For Mason, the CIO was "a training ground for citizenship" for Southern workers, a vehicle "to bring democracy to the South" and the means to alleviate the economic and racial injustices experienced by minorities and the poor. Mason traveled alone to small towns where union organizers and their sympathizers had been shot, beaten, threatened and jailed. She cornered hostile sheriffs, judges, newspaper editors, politicians and ministers, explaining workers' rights to organize and bargain under the new federal statutes and promoting an understanding of the need for unions.[8]

She was known by friend and foe as "Miss Lucy". Her social status as a Southern lady and the daughter of an old, respected Virginia family often gained her access to political and community leaders when others were denied. Miss Lucy's success also rested on her blunt speech, her calm yet steely demeanor and her ability to bring civil liberties violations to the attention of federal officials, including President Franklin D. Roosevelt. Mason convinced Roosevelt to send a special federal investigator to Memphis in 1940, for example, in the wake of physical attacks on the United Rubber Workers' organizers who were trying to create an interracial union.[9]

After 1944, Mason worked with the CIO Political Action Committee in the South, helping to register union members, black and white, and working for the elimination of the poll tax. She also forged lasting links between labor and religious groups.[10] She helped get the Southern Baptist Convention to adopt a resolution in 1938 recognizing "the right of labor to organize and engage in collective bargaining to the end that labor may have a fair and living wage, such as will provide not only the necessities of life, but for recreation, pleasure, and culture."[11]

In the 1940s, she organized interfaith, multi-union and interracial groups in Atlanta and other Southern cities of workers dedicated to building bridges between organized labor and the churches.
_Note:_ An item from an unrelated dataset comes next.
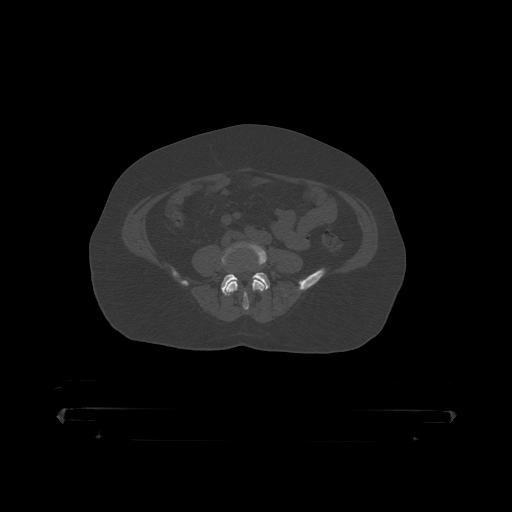
CT including the spine, one axial slice; position 52 of 390 along the scan axis; reconstruction kernel STANDARD; 120 kVp; bone window (W 1800 / L 400 HU); 1.25 mm slice thickness; 512 × 512 image matrix. Male patient, age 60 years. Case-level facts recorded for this patient, not image findings: primary cancer: prostate.
Annotated regions visible in this slice (semi-automatically segmented with operator editing):
- L4 vertebra: bounding box (x1, y1, x2, y2) in pixels: (222, 241, 267, 311)
- L5 vertebra: (221, 269, 270, 296)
Eventually, these local groups formed the National Religion and Labor Foundation.

In 1953, due to ill health, Mason retired from active union work. She completed her autobiography, To Win These Rights, in 1952. That same year, she was honored with the Social Justice Award from the National Religion and Labor Foundation.[12] She died in 1959 in Atlanta.

References

  1. Salmond (1988), p. 1
  2. Salmond (1988), pp. 41–44
  3. Salmond (1988), pp. 53–56
  4. Salmond (1988), p. 47
  5. Salmond (1988), pp. 49, 55–58
  6. Salmond (1988), pp. 73–74
  7. Salmond (1988), p. 74
  8. Mason (1952), pp. 25–26
  9. Salmond (1988), pp. 83–84
  10. Salmond (1988), pp. 106–109
  11. Salmond (1988), pp. 136–137
  12. Salmond (1988), p. 145

Bibliography

  • Salmond, John A. (1988). Miss Lucy of the CIO: The Life and Times of Lucy Randolph Mason. Athens, GA: University of Georgia Press. ISBN 978-0-8203-0956-9. 
  • Mason, Lucy Randolph (1952). To Win These Rights: A Personal History of the CIO in the South. New York: Harper.